As any normal person complains, I too have my set of complaints. I do think and brood over them. I do cry thinking about my problems. I do suddenly feel the urge to do something that would bring all my problems to an end and I do admit that I have a habit of 'sometimes' blaming someone else for my problems. It is a matter of shame that in the last few months, I have blamed my parents for the problems I face.
I know that what I felt, was the biggest mistake I did ever in my life. Last night there was one surprise in store for me. My dad called. No, that is not the surprise I was talking about. My dad called and he was talking to mom. While talking about other things, there was one thing he said, "We earn quite a good income, and inspite of that I have never done anything for my daughter. Every time I plan to do something for her, God gives me some problem or the other." My mom told me that he sounded to be in pain.
I could not sleep last night. Realization dawned on me. I really did think abour how hard he works to bring us out of all the problems we are going through. I have never done anything for him. I 'work' or may be just pretend to do so for the sake of it. But I hardly care of my work brings any returns or not. I have been living an awful meaningless life. I have just blamed my dad all this while. I have never helped him.

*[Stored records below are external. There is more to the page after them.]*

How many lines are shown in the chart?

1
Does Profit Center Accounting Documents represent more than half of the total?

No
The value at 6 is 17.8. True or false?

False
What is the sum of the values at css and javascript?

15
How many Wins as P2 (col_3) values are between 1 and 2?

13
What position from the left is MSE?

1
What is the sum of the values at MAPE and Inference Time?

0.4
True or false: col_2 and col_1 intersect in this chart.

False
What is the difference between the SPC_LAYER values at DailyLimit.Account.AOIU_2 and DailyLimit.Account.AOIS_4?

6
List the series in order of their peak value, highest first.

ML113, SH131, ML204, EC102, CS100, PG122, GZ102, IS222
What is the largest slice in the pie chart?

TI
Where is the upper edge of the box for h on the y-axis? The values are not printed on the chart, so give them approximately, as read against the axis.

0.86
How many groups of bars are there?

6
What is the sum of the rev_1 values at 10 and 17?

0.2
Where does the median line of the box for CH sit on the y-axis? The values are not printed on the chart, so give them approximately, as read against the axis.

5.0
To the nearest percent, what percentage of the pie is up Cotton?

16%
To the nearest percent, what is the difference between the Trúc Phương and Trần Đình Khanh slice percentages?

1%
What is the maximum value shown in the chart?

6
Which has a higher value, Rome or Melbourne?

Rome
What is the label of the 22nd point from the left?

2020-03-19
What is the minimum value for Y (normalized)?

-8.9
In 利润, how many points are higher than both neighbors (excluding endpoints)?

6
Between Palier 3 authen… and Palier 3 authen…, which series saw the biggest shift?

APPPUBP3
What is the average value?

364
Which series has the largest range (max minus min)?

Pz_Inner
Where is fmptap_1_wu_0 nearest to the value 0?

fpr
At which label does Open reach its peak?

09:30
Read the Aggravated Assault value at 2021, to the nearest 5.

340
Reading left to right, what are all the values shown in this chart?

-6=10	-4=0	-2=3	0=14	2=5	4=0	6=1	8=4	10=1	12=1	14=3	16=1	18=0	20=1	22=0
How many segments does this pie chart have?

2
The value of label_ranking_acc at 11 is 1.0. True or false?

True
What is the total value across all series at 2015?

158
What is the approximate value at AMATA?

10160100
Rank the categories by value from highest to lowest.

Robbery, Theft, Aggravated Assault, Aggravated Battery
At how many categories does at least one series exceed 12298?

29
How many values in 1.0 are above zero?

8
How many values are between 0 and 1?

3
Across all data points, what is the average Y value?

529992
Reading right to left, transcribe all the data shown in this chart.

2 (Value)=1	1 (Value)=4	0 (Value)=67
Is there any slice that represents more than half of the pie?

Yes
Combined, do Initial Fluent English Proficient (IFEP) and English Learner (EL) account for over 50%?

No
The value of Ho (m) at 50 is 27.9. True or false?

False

But, that soul (My Father) has always taught me lessons...those lessons which has only got me better.
I am sorry dad to have let you down till date. I promise to work hard. I promise to hear it one day from you that you are proud of me. After all that happened yesterday, I can just say one thing -
'Expect the worst and the best is yet to happen.'
Last week I wrote a post. I promised to speak the truth for a week. Trust me guys, it was difficult... way too difficult. I did try my best. And to my surprise I could manage it well. But I did fail... three times in that week. Still, I learnt the art of being honest.
This week, am not putting the blame on anybody for anything. I am going to take the responsibility for my actions...whether good or bad. Even if the worst happens, it is only going to make me strong and capable of handling everything that comes my way.